Irene Prugger, geboren 1959, lebt als Autorin und freie Journalistin in Mieming, Tirol.
Irene Prugger, geboren 1959, lebt als Autorin und freie Journalistin in Mieming, Tirol.

Reisewarnung da, Reisewarnung dort, Reisewarnungen für die halbe Welt, also steht heuer eine Österreich-Rundfahrt an. Eine gute Gelegenheit, sich wieder einmal in die österreichische Literatur bzw. in Literatur über Österreich zu vertiefen. Neben dem Bücherstapel wartet jedoch zuerst ein Stapel Österreich-Prospekte. Es sind Prospekte mit begeisterten Ausrufezeichen nach Attributen wie "erholsam" und "atemberaubend" und euphemistischen Begriffen wie "Feinschmeckerland", "Bergidylle" und "Waldheimat". Ein Bild schöner als das andere, die gezeigten Menschen freundlich lächelnd.

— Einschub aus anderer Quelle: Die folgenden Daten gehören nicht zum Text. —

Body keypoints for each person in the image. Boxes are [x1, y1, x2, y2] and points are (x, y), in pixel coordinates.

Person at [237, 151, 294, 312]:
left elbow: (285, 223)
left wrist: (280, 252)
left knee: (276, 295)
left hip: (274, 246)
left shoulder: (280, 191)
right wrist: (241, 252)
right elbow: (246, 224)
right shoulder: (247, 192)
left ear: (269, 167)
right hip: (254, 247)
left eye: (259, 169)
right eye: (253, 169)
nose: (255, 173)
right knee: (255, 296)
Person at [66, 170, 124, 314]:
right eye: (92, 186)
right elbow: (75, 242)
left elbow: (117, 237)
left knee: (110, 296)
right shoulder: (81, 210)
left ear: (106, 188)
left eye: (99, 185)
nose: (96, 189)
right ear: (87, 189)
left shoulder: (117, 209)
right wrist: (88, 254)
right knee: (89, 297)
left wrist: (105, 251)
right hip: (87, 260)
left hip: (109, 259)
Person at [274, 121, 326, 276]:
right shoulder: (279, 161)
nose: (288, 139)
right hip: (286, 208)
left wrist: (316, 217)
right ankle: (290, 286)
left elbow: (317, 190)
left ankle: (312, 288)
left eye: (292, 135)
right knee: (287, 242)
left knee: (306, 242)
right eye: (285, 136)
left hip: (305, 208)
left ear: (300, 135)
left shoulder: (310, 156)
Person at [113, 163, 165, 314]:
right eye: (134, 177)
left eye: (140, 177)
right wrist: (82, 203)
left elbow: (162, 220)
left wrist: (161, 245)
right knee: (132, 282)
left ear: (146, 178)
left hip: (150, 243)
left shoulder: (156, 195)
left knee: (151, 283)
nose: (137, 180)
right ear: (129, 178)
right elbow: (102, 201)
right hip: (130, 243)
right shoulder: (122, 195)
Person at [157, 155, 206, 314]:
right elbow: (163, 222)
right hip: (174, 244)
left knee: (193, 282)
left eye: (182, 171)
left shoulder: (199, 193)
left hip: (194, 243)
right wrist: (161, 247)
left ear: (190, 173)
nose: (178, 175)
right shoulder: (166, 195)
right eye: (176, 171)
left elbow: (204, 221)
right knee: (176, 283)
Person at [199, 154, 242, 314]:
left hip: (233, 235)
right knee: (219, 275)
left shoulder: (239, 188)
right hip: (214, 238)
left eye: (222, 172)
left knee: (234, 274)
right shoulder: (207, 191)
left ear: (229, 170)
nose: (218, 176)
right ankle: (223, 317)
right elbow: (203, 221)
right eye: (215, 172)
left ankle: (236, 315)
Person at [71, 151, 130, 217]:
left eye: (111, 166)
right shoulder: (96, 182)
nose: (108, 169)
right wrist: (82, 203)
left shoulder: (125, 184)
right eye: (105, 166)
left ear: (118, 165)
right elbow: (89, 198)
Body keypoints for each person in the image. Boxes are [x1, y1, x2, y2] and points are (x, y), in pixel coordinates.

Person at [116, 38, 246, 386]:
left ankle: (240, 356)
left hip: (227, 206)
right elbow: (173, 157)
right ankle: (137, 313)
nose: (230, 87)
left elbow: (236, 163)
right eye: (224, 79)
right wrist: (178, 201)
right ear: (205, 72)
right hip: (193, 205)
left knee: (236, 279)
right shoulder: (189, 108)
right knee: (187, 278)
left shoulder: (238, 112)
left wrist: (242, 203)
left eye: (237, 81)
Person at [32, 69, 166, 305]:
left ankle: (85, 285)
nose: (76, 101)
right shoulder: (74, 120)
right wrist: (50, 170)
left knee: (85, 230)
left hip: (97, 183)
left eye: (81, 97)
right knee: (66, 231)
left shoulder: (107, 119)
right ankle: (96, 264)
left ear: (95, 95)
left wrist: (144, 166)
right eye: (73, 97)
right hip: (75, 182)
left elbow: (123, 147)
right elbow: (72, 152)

Im Blätterwald der Bücher schaut es trister oder zumindest differenzierter aus. Wer in der Literatur oder in Zitaten von Autorinnen und Autoren abseits von Liebeserklärungen und nüchternen Bestandsaufnahmen nach Österreich-Bildern sucht, könnte zu dem Schluss kommen, dass ein heimtückisches Virus noch das kleinste Übel sei, das einen hier ereilen kann.

Das beginnt schon beim Wetter. Bereits Franz Werfel hatte die Wiener "Windstille aus dickem Flanell" beklagt, was Max Goldt zur Bemerkung veranlasste, im Hochsommer verwandele man sich in Wien aufgrund der Schwüle in eine triefende Gallertmasse. Georg Trakls Gedicht "Föhn" führt uns mit jedem Wort einen Schritt weiter in die depressive Verstimmung, gegen die nur ein Drogenrausch hilft: "Leise kommt die weiße Nacht gezogen, verwandelt in purpurne Räume Schmerz und Plage des steinigen Lebens (...)."

Und erst die Österreicher selbst! Georg Kreisler drückte es fast charmant aus, als er vermutete, der Tod müsse ein Wiener sein. Thomas Bernhard, der hier, wie allgemein bekannt, vor allem Lumpen, Heuchler, Debile, Tobsüchtige, Anti-Künstler in Masken der Kunstsinnigkeit, Stumpfsinnige, Burgtheater-Gesindel und ewige Nazis sah, formulierte den Gedanken drastischer: "In jedem Österreicher steckt ein Massenmörder!" Peter Turrini sah in den meisten von uns professionelle Mörder ohne amtliche Bescheinigung. Die anderen sind jene mit amtlicher Bescheinigung. Gegen die Küche lässt sich kaum etwas Negatives sagen, aber in Anlehnung daran schon: "Das Fette, an dem ich würge: Österreich" (Peter Handke).

Um nicht nur bei älteren Männern nachzulesen: Lisa Eckharts Interpretation der Bundeshymne ist auch nicht gerade ein ermunterndes Statement für einen vorurteilslosen Heimat-Rundtrip: "Land der Berge, Land der Dome, / schwimmst du auch gerne mit dem Strome, / drehst Fähnchen oft nach dem Gesinde, / fehln dir auch Schrauben im Gewinde ..."

Im Urlaub sind die Blickwinkel naturgemäß verklärter, was auch nicht unbedingt Anlass zu reiner Freude gibt. "Ich glaube, ganz Österreich wird bald zu dem Bild erstarren, das wir jetzt schon auf den Fremdenverkehrsprospekten abgeben", prophezeite Elfriede Jelinek in einem Interview im Jahr 2000. Auf einem Österreichtrip mit Büchern und Prospekten kann man testen, ob die Wahrheit dazwischen liegt - oder anderswo.